EXTRACT PROVIDED:
----

I still think like this sometimes. Now that I'm on an antidepressant, for months and months at a time feel completely great and stable. It's during those stable times that I sometimes almost convince myself that maybe it was all in my head. But then things like this past Friday happen, where I drink 2 cups of coffee and start feeling hypomanic. It brings you back to the reality that for some of us, our moods are a little bit more sensitive, more volatile, and more easily affected by external stimuli. For me anyway, the best has been to just try and accept it.
Well, I'm 42 and have never taken meds for bipolar, though my addiction to opiates kept it manageable. I can't go there anymore. Over the years, I thought I was an eccentric artist, a border line genius, a missionary, I always explained it away. Today, I feel totally fine, so I start to think I can control it, but deep down, I know it will happen again. If you hang around, I'll let you know how the amino acid therapy and cognitive therapy work for me. If you have never done anything about it, I would start by eating clean, avoiding caffeine and corn syrup, exercise regularly, and get as healthy as you can. I have found that has helped me some, I don't know drugs yet, but have a feeling I will be going in that direction soon. I have people who depend on me, I have to balance out. I wish you the best and hope you stick around, I need all the friends I can get.

----

SOURCE MATERIAL:
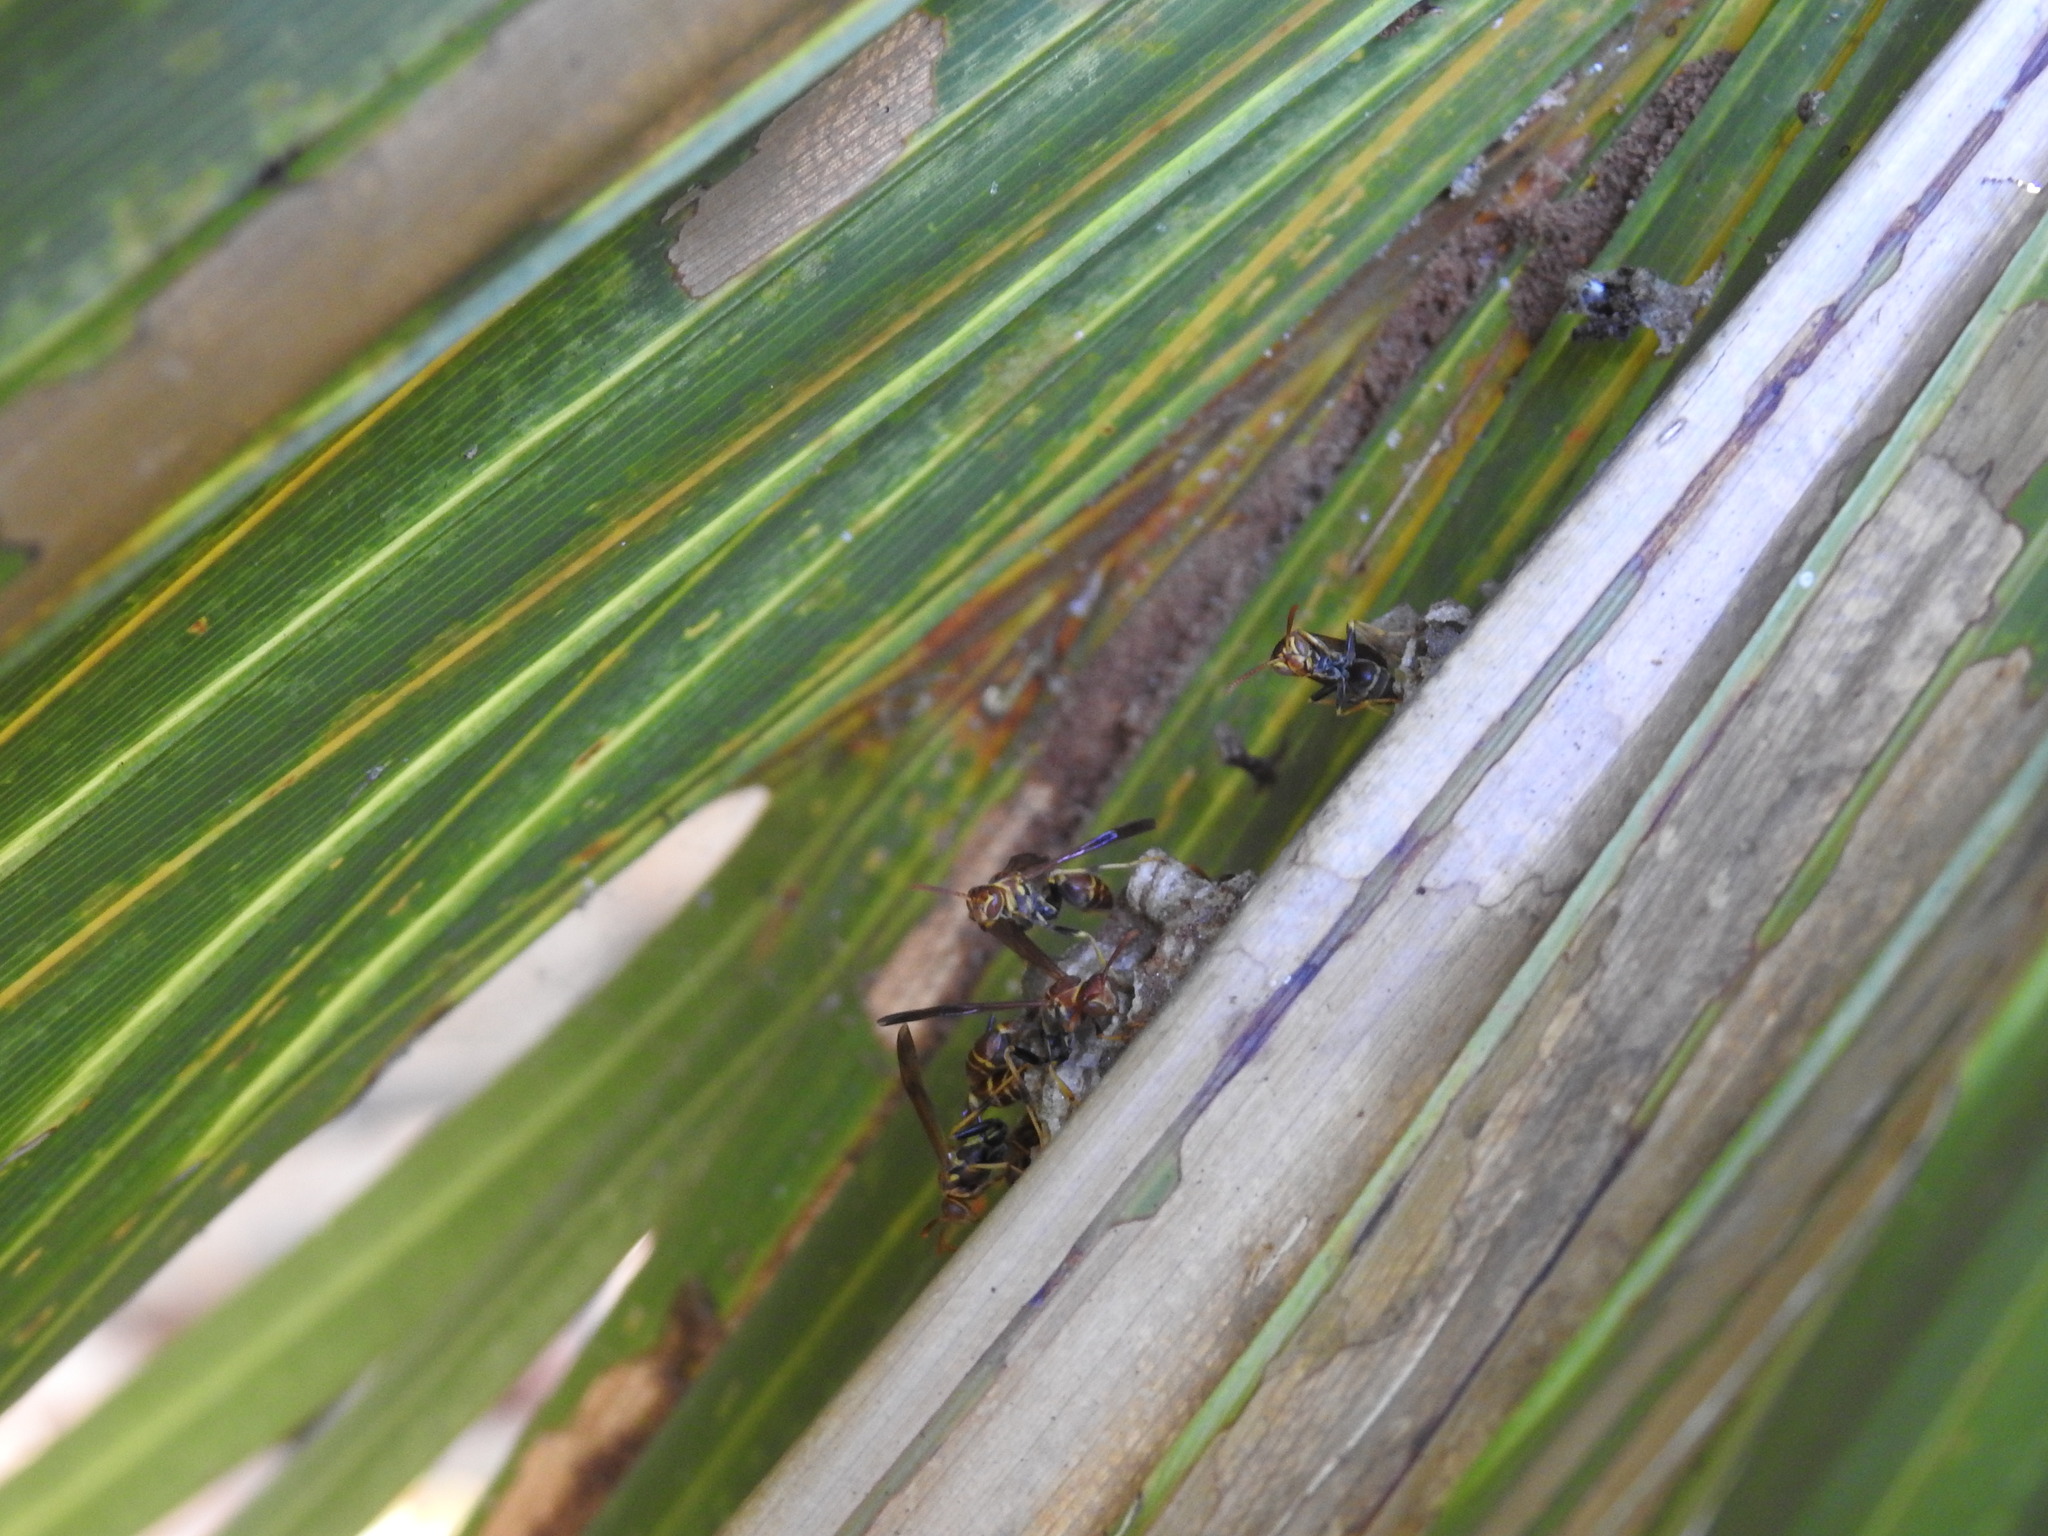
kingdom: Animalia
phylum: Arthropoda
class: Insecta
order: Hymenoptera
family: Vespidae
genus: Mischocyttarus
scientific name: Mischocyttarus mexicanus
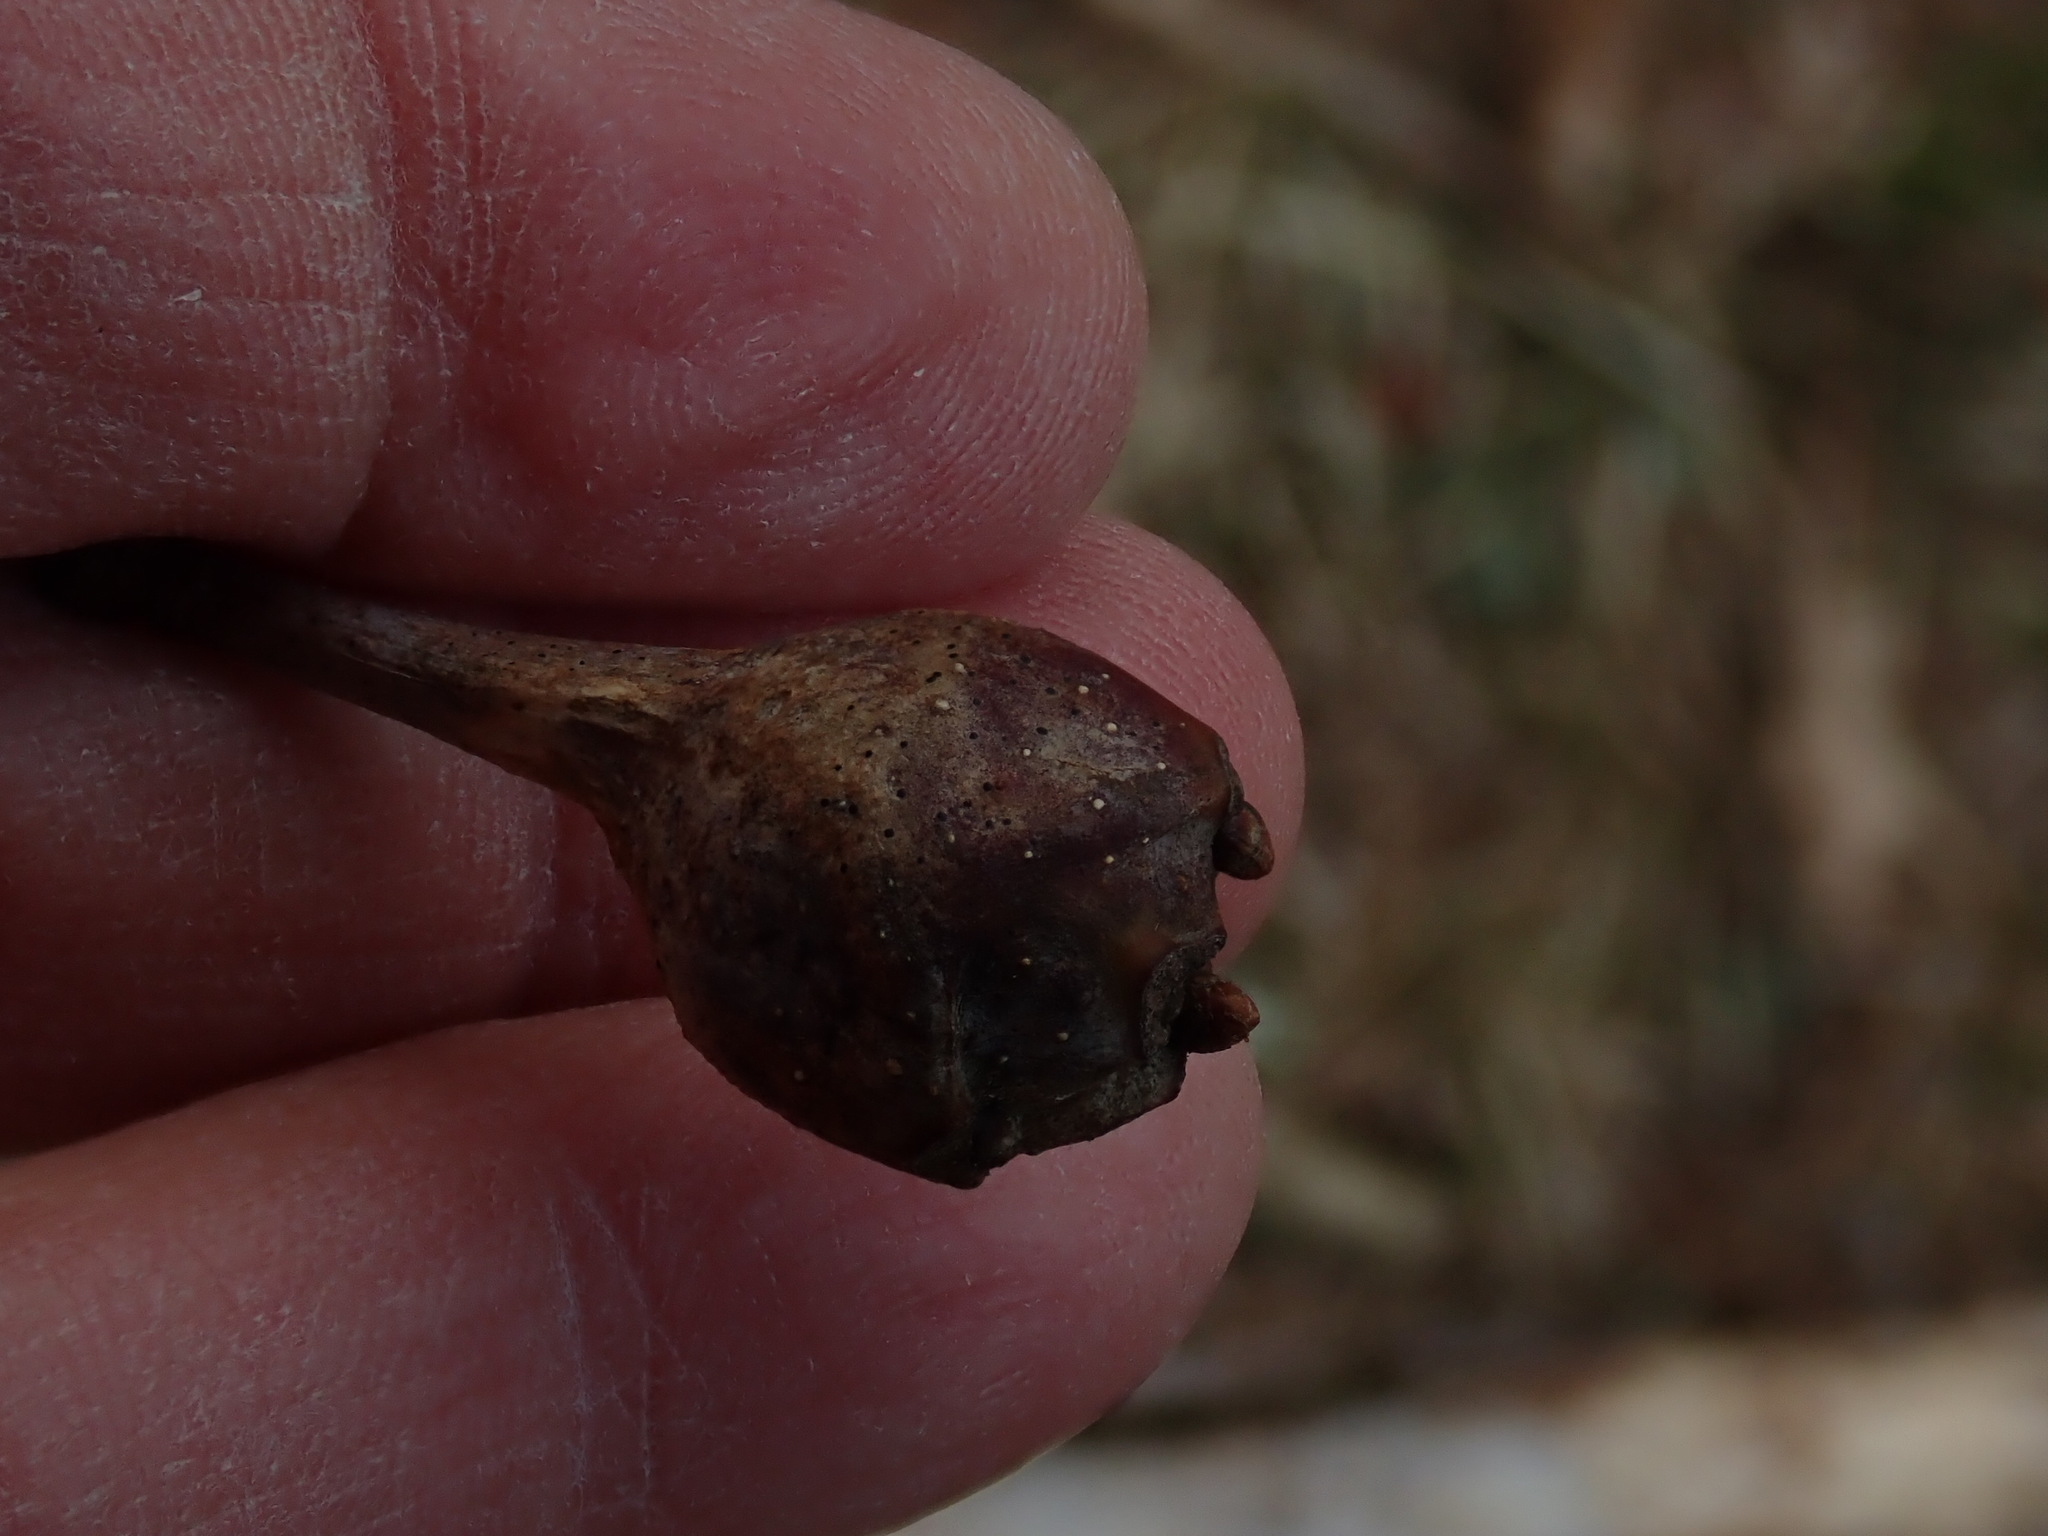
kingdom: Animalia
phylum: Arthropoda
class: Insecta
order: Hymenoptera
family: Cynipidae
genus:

----

QUESTIONS ON THE MATERIAL:
a - From the text about living with bipolar disorder, copy out the part from "Well, I'm 42" up to and including "friends I can get." word for word.
b - In the text about living with bipolar disorder, which two therapies does the 42-year-old writer offer to report back on?

PER-TASK OUTPUTS:
a -
Well, I'm 42 and have never taken meds for bipolar, though my addiction to opiates kept it manageable. I can't go there anymore. Over the years, I thought I was an eccentric artist, a border line genius, a missionary, I always explained it away. Today, I feel totally fine, so I start to think I can control it, but deep down, I know it will happen again. If you hang around, I'll let you know how the amino acid therapy and cognitive therapy work for me. If you have never done anything about it, I would start by eating clean, avoiding caffeine and corn syrup, exercise regularly, and get as healthy as you can. I have found that has helped me some, I don't know drugs yet, but have a feeling I will be going in that direction soon. I have people who depend on me, I have to balance out. I wish you the best and hope you stick around, I need all the friends I can get.

b - Amino acid therapy and cognitive therapy.